In an oral gavage (formulated in arachis oil and mineral oil mixture), combined 28-day toxicity and reproductive/developmental toxicity screening study (OECD 422), where the dosages of the substance tested were 0, 5, 150, 375, and 1000 mg/kg bw/day, the parental systemic and neonatal toxicity NOAEL was considered to be 1000 mg/kg bw/day. This was based on a lack of significant adverse parental systemic toxicity and lack of effects on the developing neonates. In this study, some changes in mean reticulocyte values were noted in the 1000 mg/kg bw/day group and at 375 and 1000 mg/kg bw/day higher alanine aminotransferase (ALT) activity and lower cholesterol levels were observed. However, there were no histologic correlates in these groups.

 

The data from these studies, except for the LLNA, clearly indicate a substance with no acute or adverse sub-chronic systemic or adverse reproductive/developmental toxicity and no genotoxicity.

 

Adsorption and distribution

The poor water solubility of the test material and its apparent solubility in oils, indicates that the substance should be absorbed across the lipid bilayers of cell membranes after oral exposure, and this may have been aided by using the vehicle arachis oil (plus oil used in the test substance preparation) for oral gavage dosing.

 

The lack of toxicity seen in either the acute oral or dermal studies does not preclude acute oral or dermal absorption. Indeed, the nature of the test material would suggest that oral as well as dermal absorption was highly likely. When considering the LLNA result, this too suggests that dermal absorption occurred.

 

Similarly, in the OECD 422 study, after repeat dosing, ready oral absorption and systemic exposure would have been expected. This was confirmed by the effects seen on a small number of haematological of clinical pathology parameters at 375 or 1000 mg/kg bw/day.

 

The physical nature of the substance and physical chemistry data suggest that it is unlikely that acute inhalation exposure (not expected to present an exposure risk) would result in adverse toxicity considering the low toxicity evident in the acute or repeat dose studies presented.

 

Metabolism

It is expected, from the both the physical chemistry and toxicity data, that metabolism would be mostly via the liver (major site) and secondarily the kidneys, although this does not preclude the GI tract. The substance is likely to be extensively metabolised in the liver (Phase 1 and 2 enzymes). For example, in the OECD 422 study higher mean alanine aminotransferase (ALT) activity was seen at 375 or 1000 mg/kg bw/day group. This was coupled with lower mean cholesterol levels. This is suggestive of enhanced liver metabolism (and excretion).
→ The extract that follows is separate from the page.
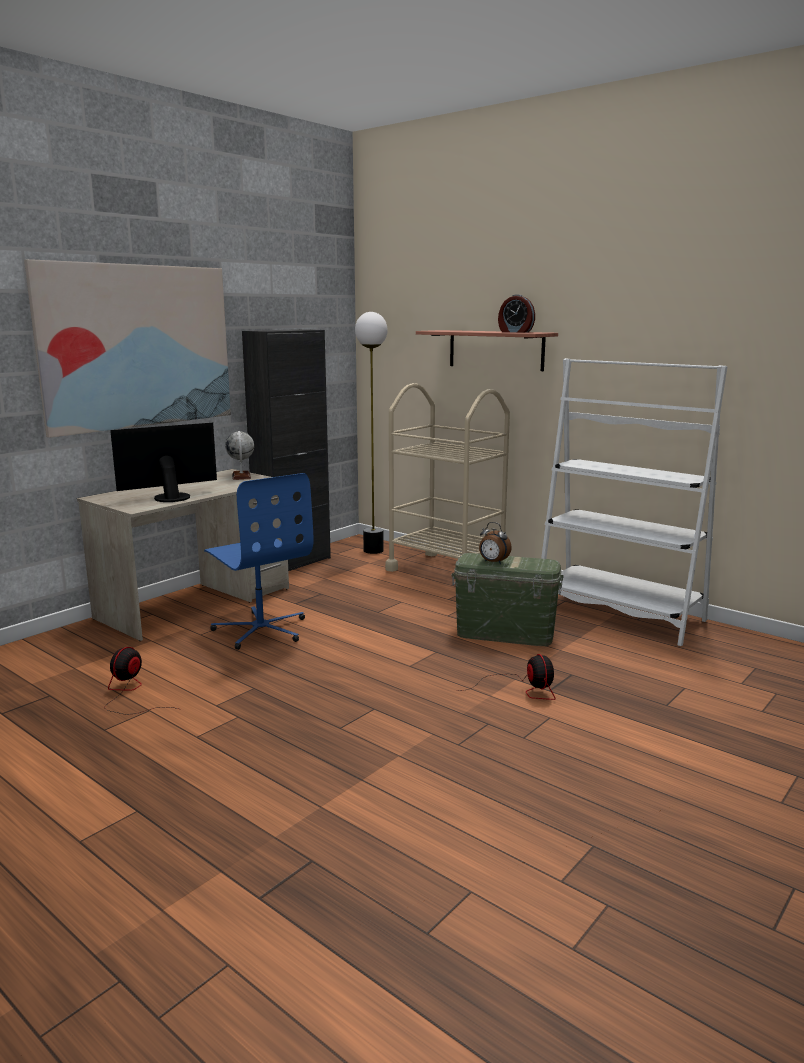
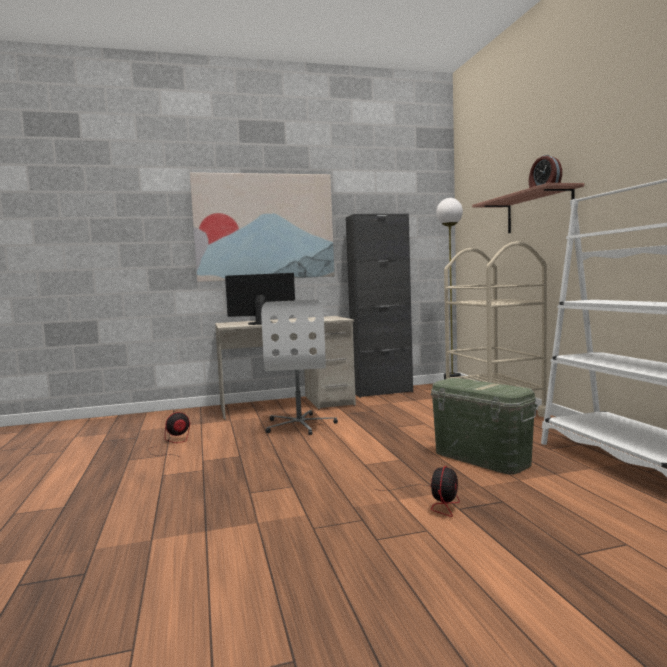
camera: 35 degrees right, 10 degrees down
blue office chair [204,473,314,650] -> white office chair [261,300,338,435]
globe [225,431,254,480] -> none
alarm clock [479,522,512,564] -> none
No adverse histopathological findings in the liver were evident, suggesting an adaptive rather than adverse change in the liver.

 

In the genotoxicity studies, no adverse effects were seen either with or without the addition of metabolic activation (+/- liver S9-mix), this favours the view that potential metabolites were likely to be of no or limited mammalian toxicity. The evidence (lack of toxicity) from the OECD 422 study would support this.

 

Excretion

Given the physical chemical properties of the substance, the nature of the effects seen in the repeat dose toxicity study (enhanced hepatic metabolism) and probable limited bioaccumulation, it is predicted that excretion, (of parent and metabolites) would mostly be via the urine and faeces.

 

Conclusion

The physico-chemical characteristics of the test item and the data from the repeat dose toxicity study clearly suggest and demonstrate that the substance is likely to be rapidly absorbed, distributed, metabolised and excreted with limited bioaccumulation. The data suggest the liver as a target organ as demonstrated by enhanced metabolism and a change in blood cholesterol level. The toxicity of metabolites is likely to be limited as no overall toxicity was present, in any study, and in the genotoxicity studies metabolic activation was without demonstrable effect. Considering these findings, the most likely route of excretion (parent and metabolites) would be via the urine and the faeces.